I am taking a course on statistics and I see this:
I don't get why there need to be 10 successes and 10 failures in the sample. What's the intuition behind why this needs to be a condition for the sampling distribution of sample proportions to be normal. Is it because if the probability of success was say 95% and n was 100, it's likely that sometimes, samples will produce a number of failures == 0? If that's the case, the probability of that sample will be 100%? Why wouldn't the sampling distribution be normally distributed around 95%?
1 Answer
$\begingroup$I am not sure if the following explanation is the origin motivation for requiring that $np\geq 10$ and $n(1-p)\geq 10$.

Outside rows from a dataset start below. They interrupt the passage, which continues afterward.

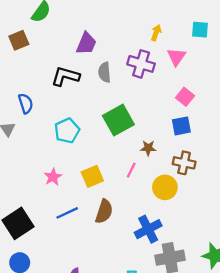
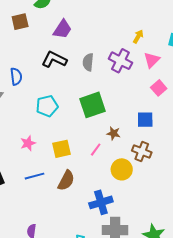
purple trapezoid: (86, 44) -> (62, 29), moved
pink square: (185, 97) -> (159, 88), moved

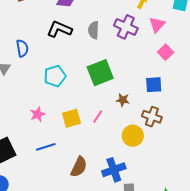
pink line: (96, 150) -> (98, 117), moved
brown semicircle: (66, 181) -> (79, 167), moved

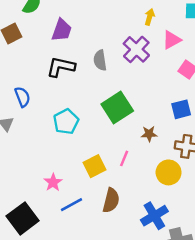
pink triangle: (157, 25) -> (172, 40), turned 30
purple cross: (126, 27) -> (136, 49), turned 30
pink star: (38, 114) -> (53, 182), moved
brown semicircle: (79, 167) -> (111, 200), moved

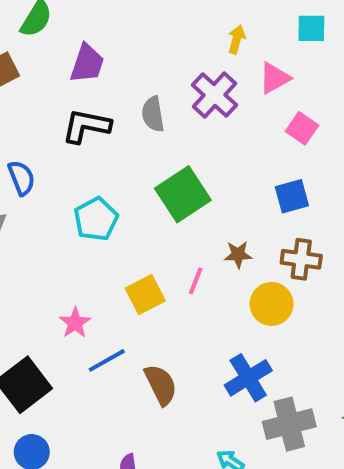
brown star: (149, 134) -> (238, 255), moved
brown semicircle: (111, 200) -> (161, 385), moved, turned -40

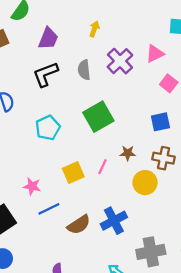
yellow arrow: (236, 39) -> (94, 29), moved
black L-shape: (86, 126) -> (46, 74), turned -36
pink star: (75, 323) -> (32, 186), turned -30
blue cross: (248, 378) -> (114, 221), moved
brown semicircle: (161, 385) -> (79, 225), turned 80

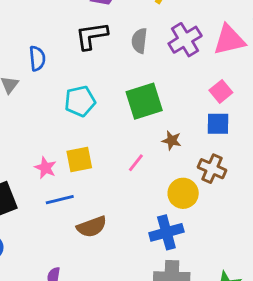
pink triangle: (155, 54) -> (229, 40), size x1.4
pink square: (169, 83) -> (221, 91), moved
brown star: (128, 153) -> (172, 140), moved
yellow square: (73, 173) -> (79, 159), moved
blue cross: (114, 221) -> (166, 232), moved

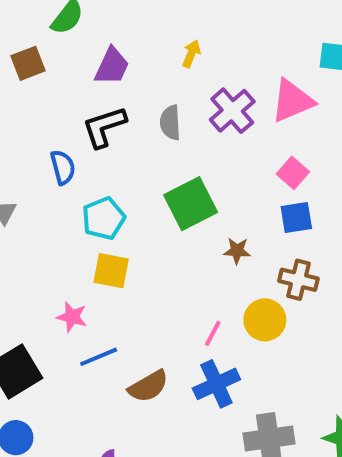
blue semicircle: (37, 58) -> (63, 167), moved
yellow square: (79, 159) -> (111, 271), moved, turned 32
pink line: (136, 163) -> (213, 333), moved
blue cross: (166, 232) -> (216, 384), moved

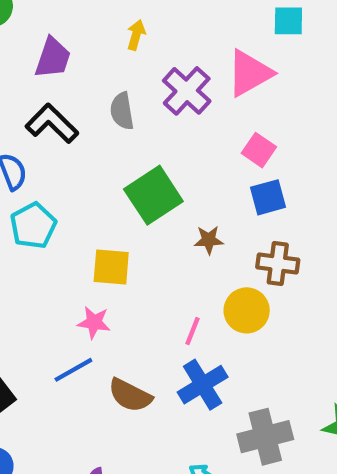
black L-shape: (104, 127) -> (52, 123), turned 69
cyan pentagon: (104, 218) -> (33, 226), moved
yellow square: (111, 271) -> (111, 267), moved
pink star: (72, 317) -> (94, 322), moved
brown semicircle: (148, 386) -> (130, 395), turned 63

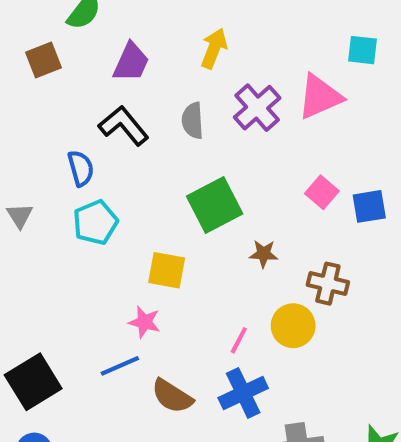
yellow arrow: (136, 35) -> (214, 48), size x1.4
pink square: (259, 150) -> (322, 192), moved
blue square: (268, 197) -> (369, 206), moved

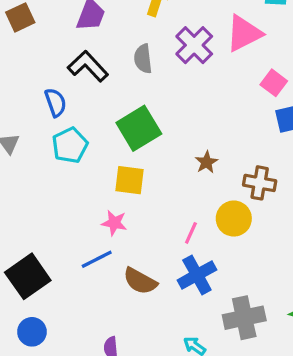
pink square: (322, 192) -> (274, 83), moved
green square: (215, 205) -> (139, 128), moved
brown star: (264, 254) -> (206, 162), turned -30

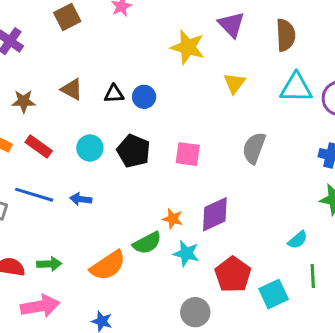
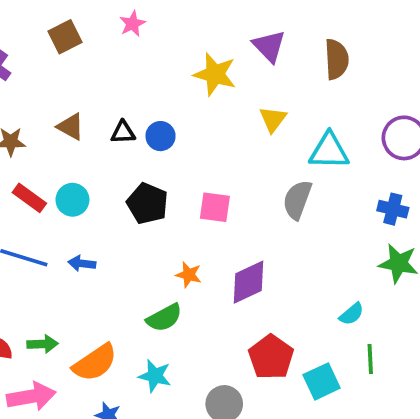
cyan triangle: (296, 88) -> (329, 151), moved
cyan circle: (90, 148) -> (72, 200), moved
orange star: (173, 219) -> (189, 275), moved
cyan star: (186, 253) -> (155, 376), moved
orange semicircle: (108, 265) -> (95, 363), moved

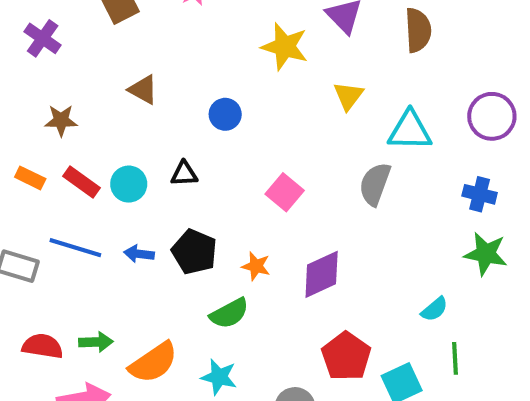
brown triangle: (71, 127) -> (143, 90), moved
black triangle: (123, 132) -> (184, 174), moved
black pentagon: (147, 203) -> (194, 252), moved
pink square: (215, 207) -> (285, 192), turned 32

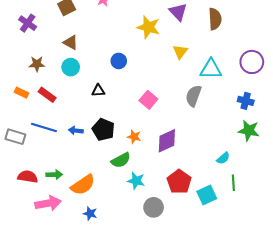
brown triangle: (143, 90) -> (71, 43), moved
cyan circle: (129, 184) -> (71, 67), moved
cyan star: (219, 377) -> (136, 181), moved

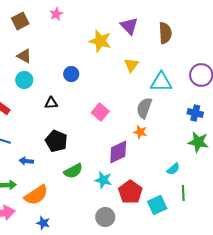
blue arrow: (76, 131) -> (26, 161), moved
orange star: (134, 137) -> (140, 132), moved
cyan star: (136, 181) -> (103, 180), moved

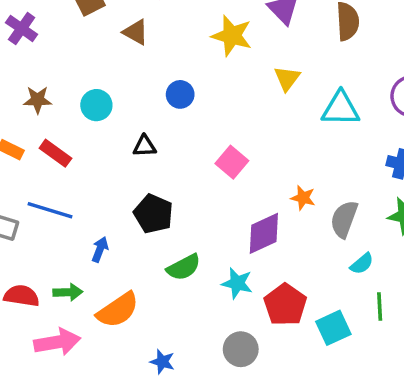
brown triangle: (24, 56) -> (136, 32), moved
gray semicircle: (144, 108) -> (344, 219), moved
blue arrow: (26, 161) -> (100, 249), turned 104
blue star: (43, 223) -> (162, 362), moved

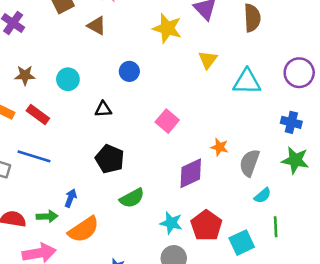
blue arrow: (100, 249) -> (71, 198), moved
cyan star: (237, 283) -> (171, 223), moved

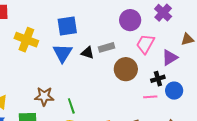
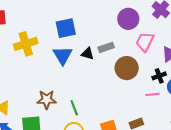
yellow cross: (26, 40) -> (26, 44), turned -35

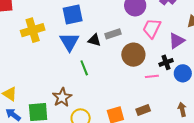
pink line: (152, 94) -> (152, 76), moved
brown star: (47, 100) -> (62, 97), moved, turned -30
green line: (74, 108) -> (84, 68), moved

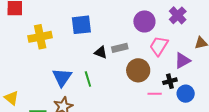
blue triangle: (69, 42) -> (62, 77), moved

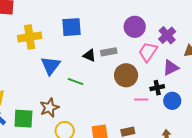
purple cross: (178, 15) -> (167, 35), moved
blue triangle: (62, 77) -> (51, 66), moved
green line: (88, 79) -> (75, 81), turned -56

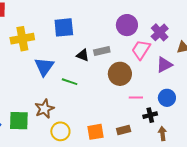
black cross: (157, 88) -> (150, 115), moved

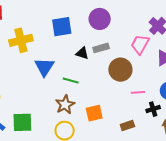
purple circle: (127, 25) -> (100, 19), moved
brown star: (44, 109) -> (65, 105), moved
orange square: (95, 132) -> (94, 113), moved

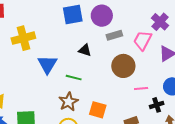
blue square: (62, 27) -> (73, 15), moved
gray rectangle: (101, 48) -> (114, 35), moved
orange square: (94, 113) -> (98, 110), turned 30

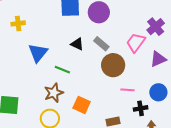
gray rectangle: (114, 35) -> (101, 44), moved, turned 49
yellow cross: (23, 38) -> (18, 23), size x0.6

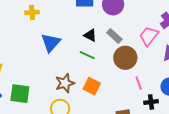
green line: (62, 70) -> (87, 55), moved
pink line: (127, 90) -> (139, 83), turned 64
orange square: (82, 105) -> (92, 86), moved

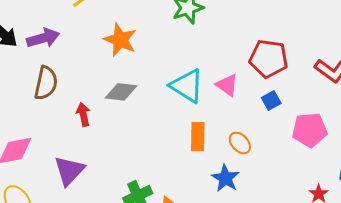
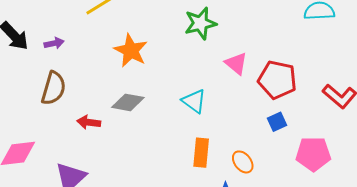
purple arrow: (43, 38) -> (54, 43), size x0.6
pink triangle: (227, 85) -> (236, 63), moved
cyan triangle: (187, 86) -> (194, 101), size x0.7
red arrow: (83, 114) -> (89, 122), turned -75

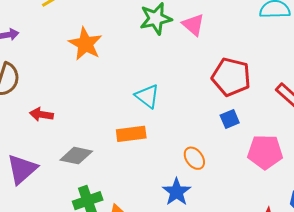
pink triangle: (236, 63) -> (193, 25), moved
gray diamond: (128, 102) -> (76, 156), moved
orange rectangle: (201, 153) -> (131, 134), moved, turned 76

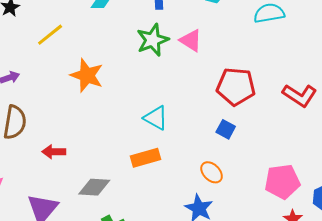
blue square: (230, 119) -> (226, 129), moved, turned -30
pink pentagon: (265, 152) -> (282, 182), moved

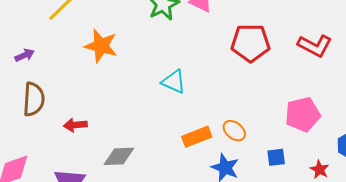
blue square: (226, 129) -> (276, 157), moved, turned -30
orange rectangle: (145, 158) -> (197, 137), moved
pink pentagon: (282, 182) -> (303, 114), moved

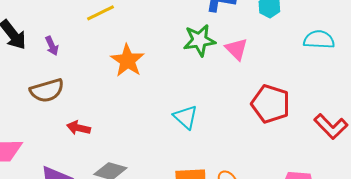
purple arrow: (25, 55) -> (52, 46), turned 72
brown semicircle: (34, 99) -> (47, 91), turned 52

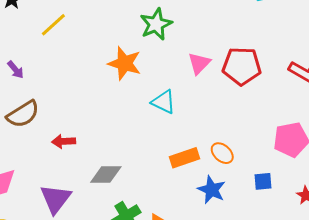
pink triangle: (237, 49) -> (199, 63), moved, turned 45
orange star: (127, 61) -> (125, 63), moved

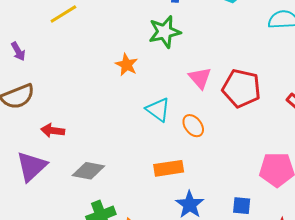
orange star: (125, 63) -> (127, 65), size x0.7
pink triangle: (199, 63) -> (200, 78), turned -35
orange ellipse: (222, 153) -> (193, 126), moved
purple triangle: (56, 199) -> (32, 166), moved

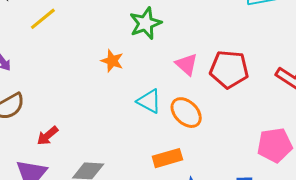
orange ellipse: (193, 126) -> (186, 113), size x1.4
red arrow: (53, 131) -> (47, 136), turned -40

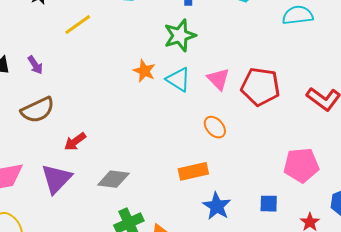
cyan triangle: (149, 101) -> (178, 79), moved
orange ellipse: (186, 113) -> (215, 127), size x0.7

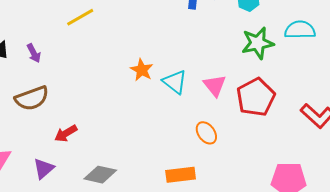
green star: (180, 35) -> (258, 43), moved
red pentagon: (260, 87) -> (256, 97), turned 30
purple triangle: (56, 179) -> (44, 169), size x0.7

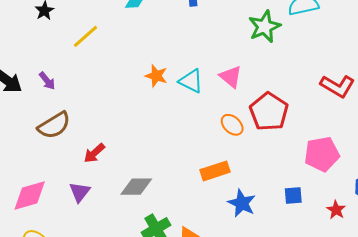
red pentagon: (256, 97) -> (269, 112), moved

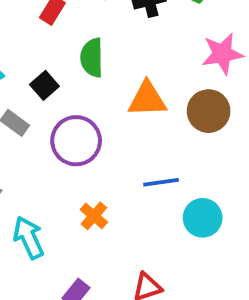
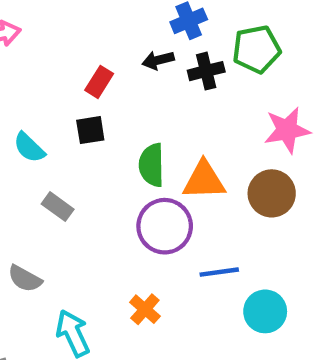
green semicircle: (92, 58) -> (152, 165), moved
black square: (44, 85) -> (90, 130), moved, turned 32
purple circle: (76, 141) -> (165, 226), moved

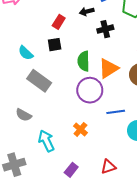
black cross: (206, 71) -> (105, 29), moved
orange triangle: (204, 180) -> (108, 68), turned -30
gray rectangle: (58, 207) -> (39, 81), size x1.6

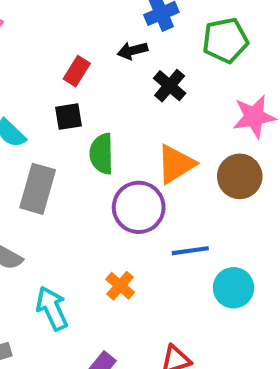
black cross: (105, 29) -> (170, 86), turned -35
green semicircle: (84, 61) -> (102, 154), moved
gray rectangle: (39, 81) -> (38, 189), turned 70

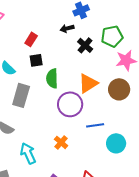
green pentagon: (225, 40) -> (112, 36), moved
red rectangle: (77, 71) -> (31, 39), moved

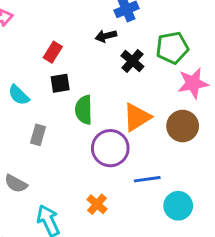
gray rectangle: (21, 95) -> (38, 135), size x0.6

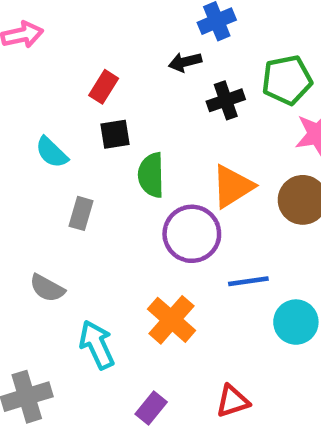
black cross: (132, 61) -> (226, 100), turned 30
orange cross: (97, 204) -> (171, 320), size x1.5

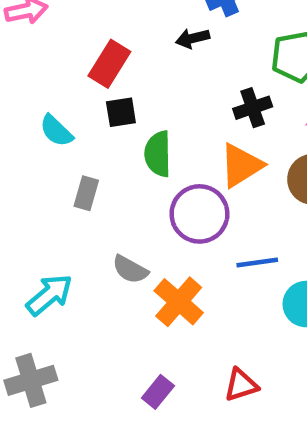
red rectangle: (104, 87) -> (109, 64), size x1.4
black cross: (226, 100) -> (253, 108), moved
gray semicircle: (47, 288) -> (130, 269), moved
cyan arrow: (97, 345) -> (49, 295), moved, turned 75

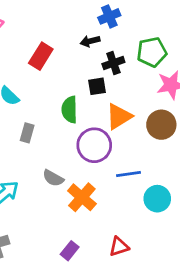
black cross: (253, 108) -> (113, 63), moved
black square: (121, 112) -> (97, 86), moved

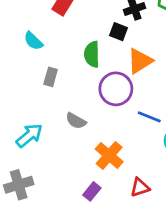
black square: (97, 86) -> (119, 32), turned 30
blue line: (128, 174) -> (149, 117), turned 30
orange cross: (82, 197) -> (109, 155), moved

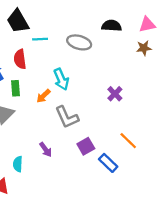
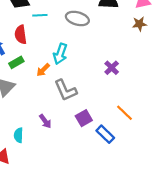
cyan arrow: (61, 79) -> (60, 54), turned 42
green rectangle: (16, 88) -> (16, 62), turned 64

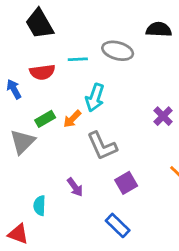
cyan line: (40, 15) -> (78, 59), moved
red semicircle: (21, 35) -> (42, 72), turned -90
green rectangle: (16, 62) -> (45, 119), moved
blue rectangle: (105, 134) -> (118, 225), moved

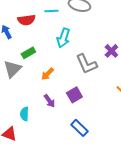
orange arrow: (72, 119) -> (47, 74), moved
gray L-shape: (102, 146) -> (86, 64), moved
purple square: (126, 183) -> (74, 95), moved

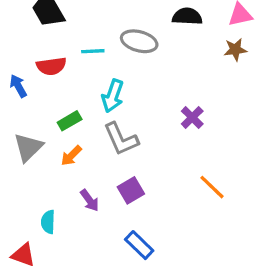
green rectangle: (28, 53) -> (70, 121), moved
gray L-shape: (86, 64) -> (121, 139), moved
orange arrow: (47, 74) -> (71, 156), moved

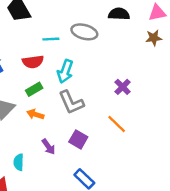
red semicircle: (51, 66) -> (33, 62), moved
orange arrow: (71, 156) -> (35, 114), turned 63
orange line: (212, 187) -> (117, 124), moved
purple square: (131, 190) -> (78, 139), turned -30

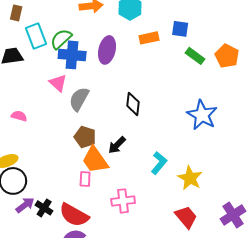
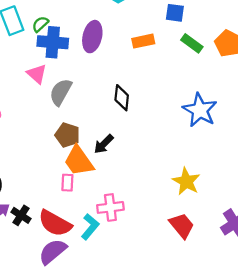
orange rectangle: (149, 38) -> (143, 41), moved
green semicircle: (61, 39) -> (40, 24), size x0.7
cyan L-shape: (159, 163) -> (90, 227), moved

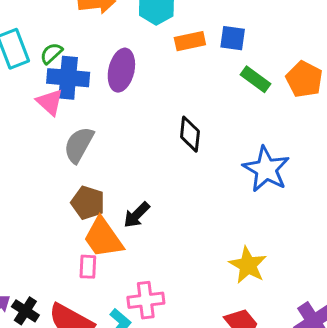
orange rectangle: (143, 41) -> (190, 41), moved
pink triangle: (37, 74) -> (50, 102), moved
black diamond: (122, 98) -> (190, 134), moved

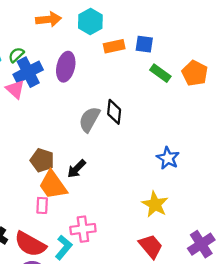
blue cross: (68, 78) -> (28, 72), turned -32
gray semicircle: (79, 145) -> (89, 119), moved
blue star: (266, 169) -> (168, 158), moved, size x0.7

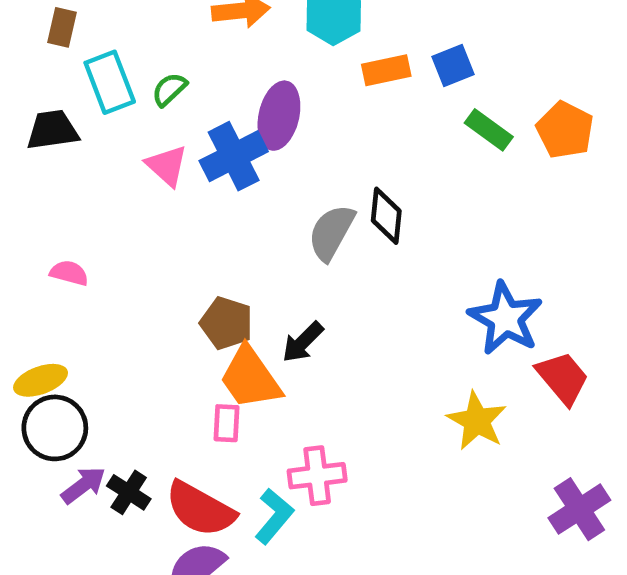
blue square: (144, 44) -> (453, 66), turned -30
blue cross: (28, 72) -> (234, 156), moved
blue star: (168, 158) -> (505, 318), size x1.4
red trapezoid: (151, 246) -> (563, 378), moved

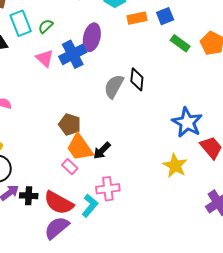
black arrow: (303, 342) -> (102, 151), moved
pink rectangle: (226, 423) -> (70, 167), turned -49
black cross: (129, 492) -> (29, 196), turned -30

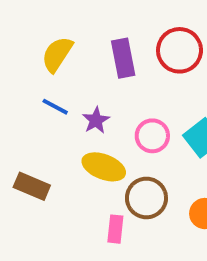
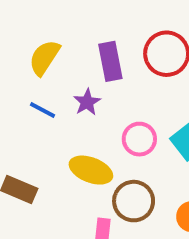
purple star: (96, 120) -> (87, 102), moved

For a normal distribution, 99.7% of data should be within 3 standard deviations away from the center.
The proportion of a random sample must be between 0 and 1. Suppose that the population proportion is neither $0$ or nor $1$.
A normal distribution with the mean $\mu=\hat{p}$ and the standard deviation $\sigma=\sqrt{\frac{\hat{p}(1-\hat{p})}{n}}$ is a good approximation to the distribution of sample proportions with the size $n$ if the interval (which consists of 99.7% of samples)$$
\left[\hat{p}-3\sqrt{\frac{\hat{p}(1-\hat{p})}{n}}, \hat{p}+3\sqrt{\frac{\hat{p}(1-\hat{p})}{n}}\right]
$$is contained in $(0, 1)$.
Then the above requirement is equivalent to that
\begin{equation} n\hat{p}>9(1-\hat{p}),\tag{1} \end{equation}\begin{equation} n(1-\hat{p})>9\hat{p}. \tag{2}\end{equation}Given the fact that $\hat{p}$ can be close to 0 or 1. If we assume that $n\hat{p}\geq 10$ and $n(1-\hat{p})\geq 10$. Then both inequalities (1) and (2) are satisfied.